Pour comprendre la nature de l’énergie noire, on mène différentes études.

- D’immenses progrès sont attendus avec la détection de dizaines de milliers de supernovae de luminosité fixe, qui permettront de baliser l’Univers. L’étude des distorsions de la forme des galaxies provoquées par les effets de lentille gravitationnelle, et les mesures des fluctuations de densité de galaxies à très grande échelle amélioreront notre connaissance de l’histoire de l’Univers.

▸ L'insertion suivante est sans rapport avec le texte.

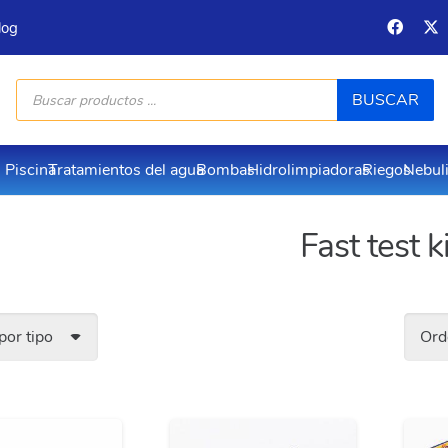
log
Búsqueda
BUSCAR
de
productos
Piscina
Tratamientos del agua
Bombas
Hidrolimpiadoras
Riegos
Nebul
Fast test ki
 por tipo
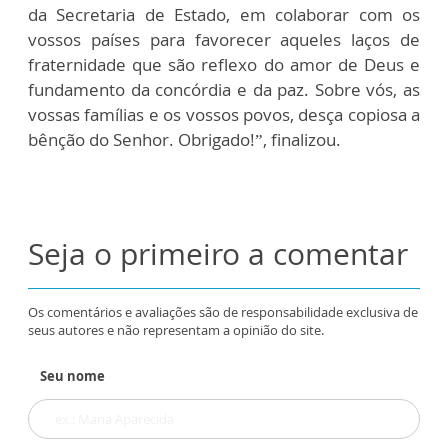
da Secretaria de Estado, em colaborar com os
vossos países para favorecer aqueles laços de
fraternidade que são reflexo do amor de Deus e
fundamento da concórdia e da paz. Sobre vós, as
vossas famílias e os vossos povos, desça copiosa a
bênção do Senhor. Obrigado!”, finalizou.
Seja o primeiro a comentar
Os comentários e avaliações são de responsabilidade exclusiva de
seus autores e não representam a opinião do site.
Seu nome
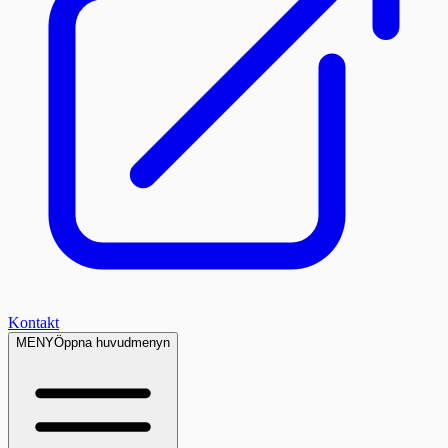
Kontakt
MENY
Öppna huvudmenyn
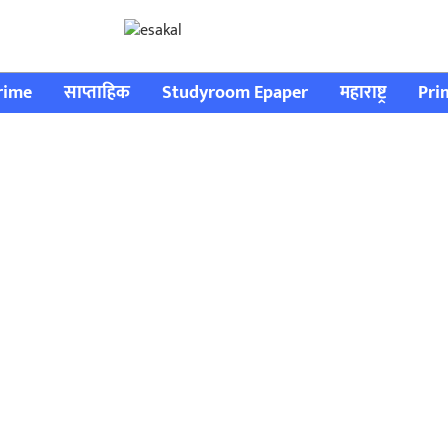
rime
साप्ताहिक
Studyroom Epaper
महाराष्ट्र
Pri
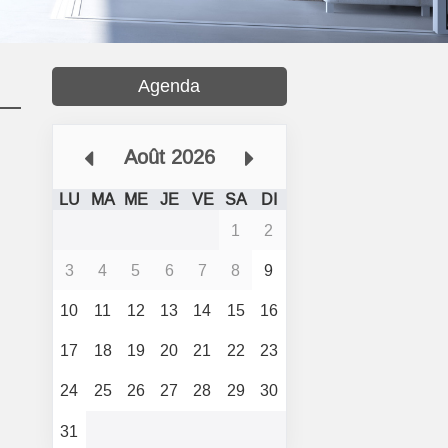
Agenda
Août 2026
LU
MA
ME
JE
VE
SA
DI
1
2
3
4
5
6
7
8
9
10
11
12
13
14
15
16
17
18
19
20
21
22
23
24
25
26
27
28
29
30
31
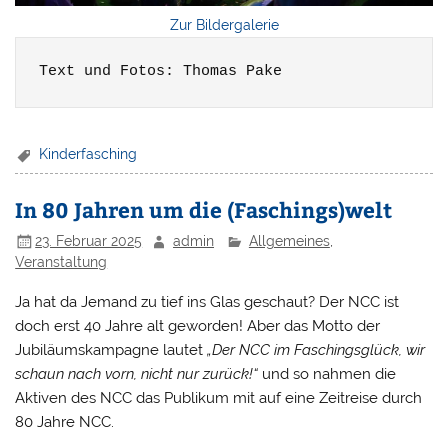
Zur Bildergalerie
Text und Fotos: Thomas Pake
Kinderfasching
In 80 Jahren um die (Faschings)welt
23. Februar 2025
admin
Allgemeines
,
Veranstaltung
Ja hat da Jemand zu tief ins Glas geschaut? Der NCC ist
doch erst 40 Jahre alt geworden! Aber das Motto der
Jubiläumskampagne lautet
„Der NCC im Faschingsglück, wir
schaun nach vorn, nicht nur zurück!“
und so nahmen die
Aktiven des NCC das Publikum mit auf eine Zeitreise durch
80 Jahre NCC.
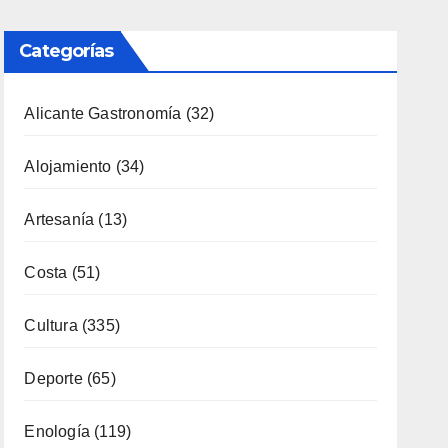
Alicante Gastronomía
(32)
Alojamiento
(34)
Artesanía
(13)
Costa
(51)
Cultura
(335)
Deporte
(65)
Enología
(119)
Eventos
(116)
Fiestas
(130)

-  L’étude des galaxies, en vue de mieux comprendre leur formation, leur évolution ou leurs interactions. LSST va faire un catalogue qui devrait répertorier près de 10 milliards de galaxies, soit 10 fois plus que l’ensemble des bases de données actuelles.
-  L’étude de la Voie Lactée grâce à l’établissement d’un catalogue de 10 milliards d’étoiles.
-  L’inventaire des objets du système solaire (astéroïdes), jusqu’à des dimensions aussi petites que la centaine de mètres.
-  La collecte systématique des phénomènes transitoires  : étoiles variables de tous types, effets de microlentille gravitationnelle, sursauts gamma… LSST sera en mesure de réagir en moins d’une minute à des alertes en provenance d’autres instruments (par exemple en cas de sursaut gamma), et pourra aussi demander des observations complémentaires à d’autres télescopes (comme des mesures de spectres).